### Exercise instructions
Write out the stretch of the material from the line containing "catalogue / barcode: US 3507149" through the final line, word for word and including both ends.

### Excerpted records
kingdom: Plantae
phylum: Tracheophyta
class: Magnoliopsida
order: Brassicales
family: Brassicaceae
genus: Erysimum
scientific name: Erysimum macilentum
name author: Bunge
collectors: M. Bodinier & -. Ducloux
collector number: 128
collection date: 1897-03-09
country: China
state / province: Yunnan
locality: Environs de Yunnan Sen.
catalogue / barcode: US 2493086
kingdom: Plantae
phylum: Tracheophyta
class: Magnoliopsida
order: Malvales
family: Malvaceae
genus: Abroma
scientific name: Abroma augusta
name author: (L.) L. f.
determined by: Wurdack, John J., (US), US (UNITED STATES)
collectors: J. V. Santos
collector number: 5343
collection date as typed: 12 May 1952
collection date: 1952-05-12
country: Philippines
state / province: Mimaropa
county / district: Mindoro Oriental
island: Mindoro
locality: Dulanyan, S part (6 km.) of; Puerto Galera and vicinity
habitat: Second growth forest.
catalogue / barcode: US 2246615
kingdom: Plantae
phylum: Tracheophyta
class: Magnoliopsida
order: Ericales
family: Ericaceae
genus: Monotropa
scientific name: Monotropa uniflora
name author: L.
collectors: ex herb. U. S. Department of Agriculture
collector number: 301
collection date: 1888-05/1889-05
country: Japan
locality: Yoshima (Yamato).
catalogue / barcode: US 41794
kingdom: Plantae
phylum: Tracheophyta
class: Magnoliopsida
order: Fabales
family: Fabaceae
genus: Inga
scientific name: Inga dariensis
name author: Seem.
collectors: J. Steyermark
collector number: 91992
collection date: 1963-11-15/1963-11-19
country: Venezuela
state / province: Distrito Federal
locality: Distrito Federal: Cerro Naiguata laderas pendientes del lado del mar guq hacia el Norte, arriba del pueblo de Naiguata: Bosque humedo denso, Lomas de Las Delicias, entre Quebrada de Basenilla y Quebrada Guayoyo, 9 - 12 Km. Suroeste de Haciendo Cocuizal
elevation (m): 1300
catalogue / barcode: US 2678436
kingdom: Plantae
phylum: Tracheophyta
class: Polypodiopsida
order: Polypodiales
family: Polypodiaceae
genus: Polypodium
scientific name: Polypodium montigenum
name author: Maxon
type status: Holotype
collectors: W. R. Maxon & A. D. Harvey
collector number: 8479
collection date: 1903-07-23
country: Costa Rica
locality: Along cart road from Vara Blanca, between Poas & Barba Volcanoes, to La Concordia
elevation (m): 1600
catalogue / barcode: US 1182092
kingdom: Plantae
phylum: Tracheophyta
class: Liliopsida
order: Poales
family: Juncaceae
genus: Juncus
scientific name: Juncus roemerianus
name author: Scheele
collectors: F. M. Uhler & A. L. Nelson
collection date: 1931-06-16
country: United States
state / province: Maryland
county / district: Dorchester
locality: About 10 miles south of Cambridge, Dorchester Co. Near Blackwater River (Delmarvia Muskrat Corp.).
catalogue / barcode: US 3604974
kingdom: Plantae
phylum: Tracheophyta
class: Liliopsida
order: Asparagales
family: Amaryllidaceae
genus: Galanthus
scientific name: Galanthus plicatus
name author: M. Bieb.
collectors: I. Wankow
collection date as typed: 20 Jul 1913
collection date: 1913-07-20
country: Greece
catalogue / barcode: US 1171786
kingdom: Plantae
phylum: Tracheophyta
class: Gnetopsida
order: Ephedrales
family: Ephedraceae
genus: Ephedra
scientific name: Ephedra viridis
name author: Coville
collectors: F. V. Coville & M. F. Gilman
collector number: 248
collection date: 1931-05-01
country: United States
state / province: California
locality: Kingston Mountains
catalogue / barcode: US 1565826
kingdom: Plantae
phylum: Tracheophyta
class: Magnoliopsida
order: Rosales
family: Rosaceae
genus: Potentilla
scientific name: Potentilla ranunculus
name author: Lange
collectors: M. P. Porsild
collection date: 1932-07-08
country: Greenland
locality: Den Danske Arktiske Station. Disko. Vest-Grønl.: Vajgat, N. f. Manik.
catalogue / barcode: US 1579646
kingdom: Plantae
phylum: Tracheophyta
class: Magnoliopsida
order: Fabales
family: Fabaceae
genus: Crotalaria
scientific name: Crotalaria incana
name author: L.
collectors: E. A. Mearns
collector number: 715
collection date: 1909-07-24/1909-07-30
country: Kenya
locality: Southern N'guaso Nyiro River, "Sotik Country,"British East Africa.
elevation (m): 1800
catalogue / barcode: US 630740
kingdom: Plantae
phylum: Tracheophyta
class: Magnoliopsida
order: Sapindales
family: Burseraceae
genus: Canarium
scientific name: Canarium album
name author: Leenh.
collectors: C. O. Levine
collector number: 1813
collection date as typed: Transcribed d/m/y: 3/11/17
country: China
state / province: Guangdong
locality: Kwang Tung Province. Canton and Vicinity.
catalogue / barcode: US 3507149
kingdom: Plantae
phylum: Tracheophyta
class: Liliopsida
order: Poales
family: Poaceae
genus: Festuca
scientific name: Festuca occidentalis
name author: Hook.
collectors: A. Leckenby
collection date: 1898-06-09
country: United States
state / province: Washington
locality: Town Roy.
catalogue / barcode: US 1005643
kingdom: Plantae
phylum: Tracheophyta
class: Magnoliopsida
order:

### Solution to this problem
catalogue / barcode: US 3507149
kingdom: Plantae
phylum: Tracheophyta
class: Liliopsida
order: Poales
family: Poaceae
genus: Festuca
scientific name: Festuca occidentalis
name author: Hook.
collectors: A. Leckenby
collection date: 1898-06-09
country: United States
state / province: Washington
locality: Town Roy.
catalogue / barcode: US 1005643
kingdom: Plantae
phylum: Tracheophyta
class: Magnoliopsida
order:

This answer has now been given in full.